Provided material.
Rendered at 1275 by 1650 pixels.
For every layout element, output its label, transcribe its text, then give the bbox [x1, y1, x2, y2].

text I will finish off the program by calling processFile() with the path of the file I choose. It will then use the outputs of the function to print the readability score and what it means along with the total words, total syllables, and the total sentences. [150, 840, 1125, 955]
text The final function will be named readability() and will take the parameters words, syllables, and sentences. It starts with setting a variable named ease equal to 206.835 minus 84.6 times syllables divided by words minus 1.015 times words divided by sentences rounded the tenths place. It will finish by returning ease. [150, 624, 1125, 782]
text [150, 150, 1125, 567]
---
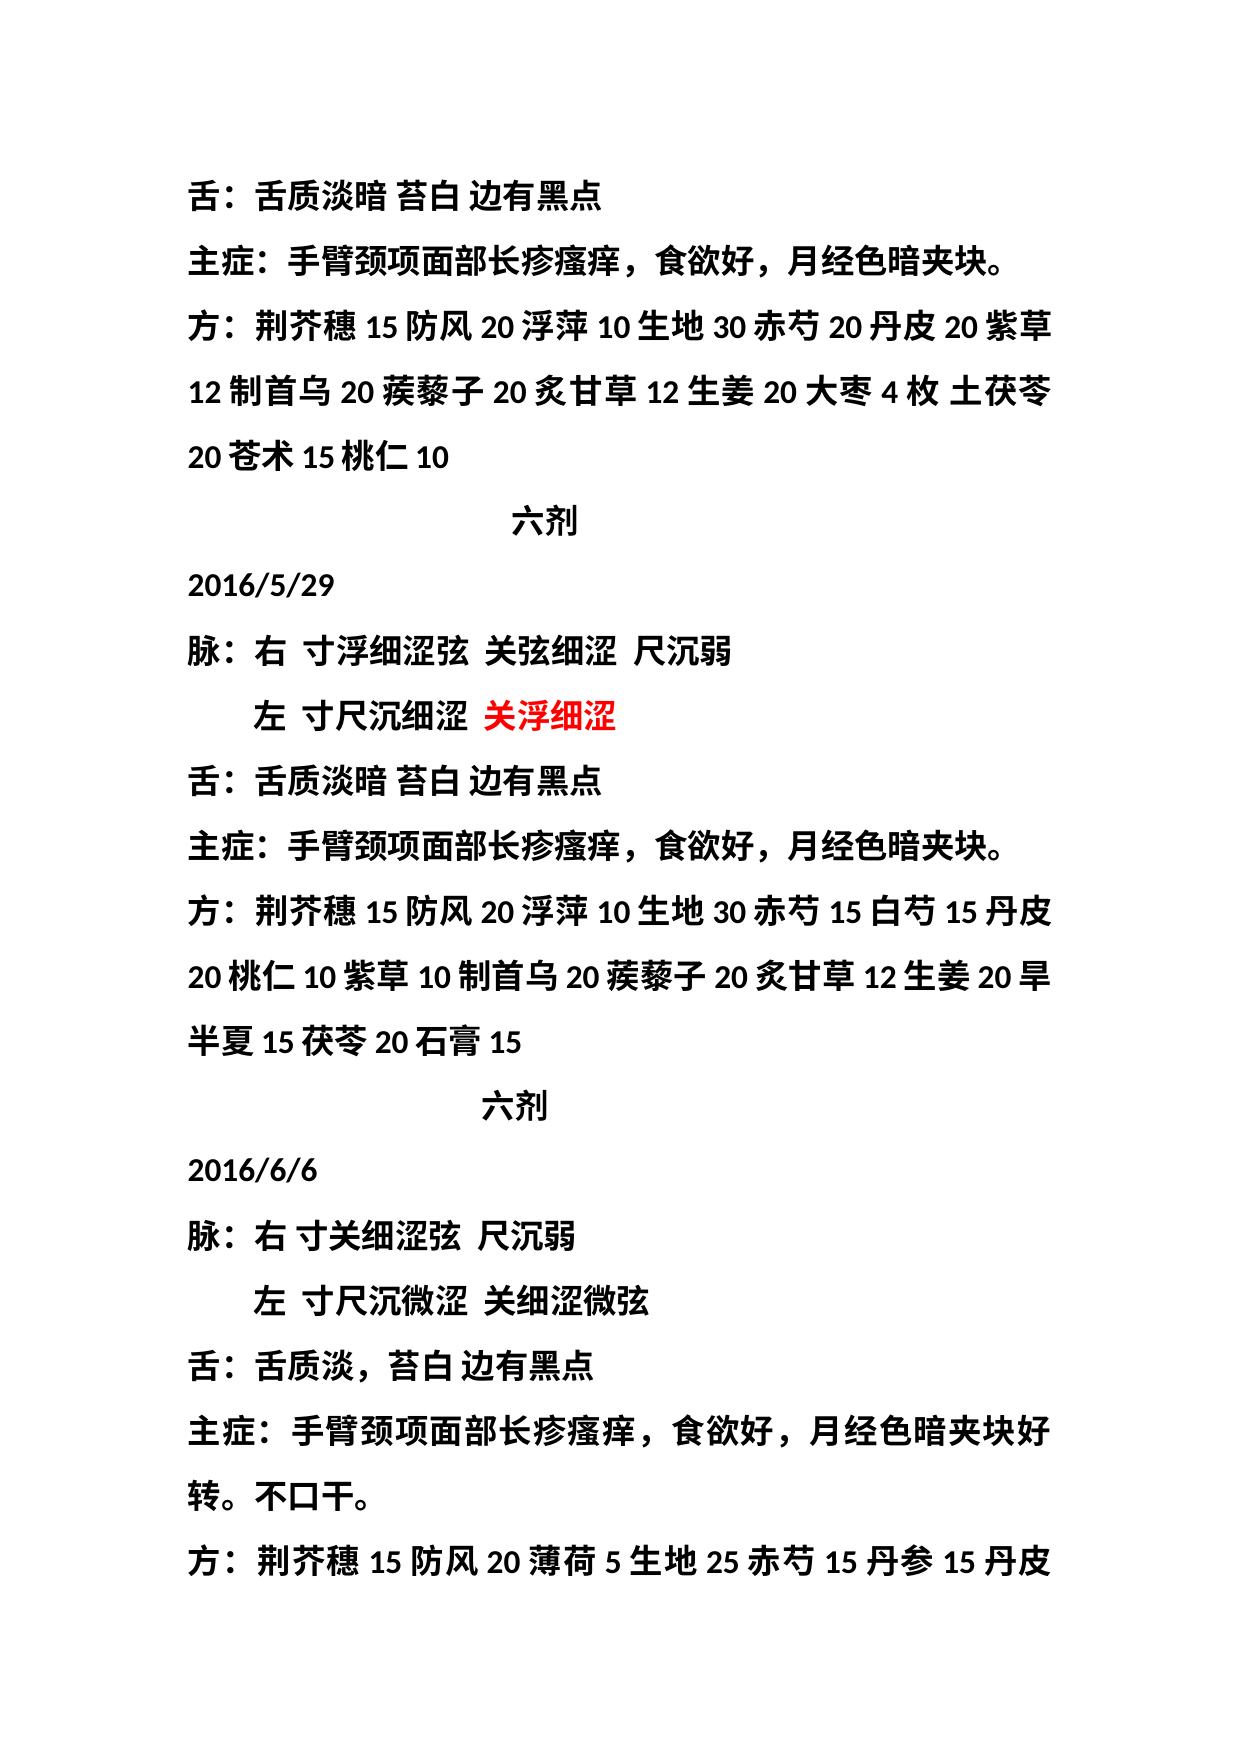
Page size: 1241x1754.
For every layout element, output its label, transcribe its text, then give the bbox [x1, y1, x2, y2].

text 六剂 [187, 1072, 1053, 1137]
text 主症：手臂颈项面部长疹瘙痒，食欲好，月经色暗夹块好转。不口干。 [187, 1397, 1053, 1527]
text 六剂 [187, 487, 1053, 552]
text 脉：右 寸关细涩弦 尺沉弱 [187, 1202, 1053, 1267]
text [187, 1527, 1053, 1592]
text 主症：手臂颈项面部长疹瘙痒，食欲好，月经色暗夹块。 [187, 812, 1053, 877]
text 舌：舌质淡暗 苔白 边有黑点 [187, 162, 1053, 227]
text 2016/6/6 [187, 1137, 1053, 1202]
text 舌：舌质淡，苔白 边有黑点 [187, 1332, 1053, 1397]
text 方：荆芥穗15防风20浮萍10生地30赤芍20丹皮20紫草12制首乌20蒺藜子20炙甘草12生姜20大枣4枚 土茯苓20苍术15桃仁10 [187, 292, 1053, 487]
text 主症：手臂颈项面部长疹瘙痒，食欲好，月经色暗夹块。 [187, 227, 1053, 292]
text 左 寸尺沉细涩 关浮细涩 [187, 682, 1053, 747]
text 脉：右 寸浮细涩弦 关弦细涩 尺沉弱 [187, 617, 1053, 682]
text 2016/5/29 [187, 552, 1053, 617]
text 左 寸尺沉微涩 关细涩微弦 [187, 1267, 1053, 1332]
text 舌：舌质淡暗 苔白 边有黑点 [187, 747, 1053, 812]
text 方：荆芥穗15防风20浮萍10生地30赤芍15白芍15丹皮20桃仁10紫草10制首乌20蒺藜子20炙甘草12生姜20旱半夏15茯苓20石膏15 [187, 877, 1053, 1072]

Action item. Everything from the line containing "Rendered at 1275 by 1650 pixels." through the line containing "text [150, 150, 1125, 567]" in the material above should be retyped exactly, both ends included, and nothing more.

Task answer.
Rendered at 1275 by 1650 pixels.
For every layout element, output its label, transcribe its text, then give the bbox [x1, y1, x2, y2].

text I will finish off the program by calling processFile() with the path of the file I choose. It will then use the outputs of the function to print the readability score and what it means along with the total words, total syllables, and the total sentences. [150, 840, 1125, 955]
text The final function will be named readability() and will take the parameters words, syllables, and sentences. It starts with setting a variable named ease equal to 206.835 minus 84.6 times syllables divided by words minus 1.015 times words divided by sentences rounded the tenths place. It will finish by returning ease. [150, 624, 1125, 782]
text [150, 150, 1125, 567]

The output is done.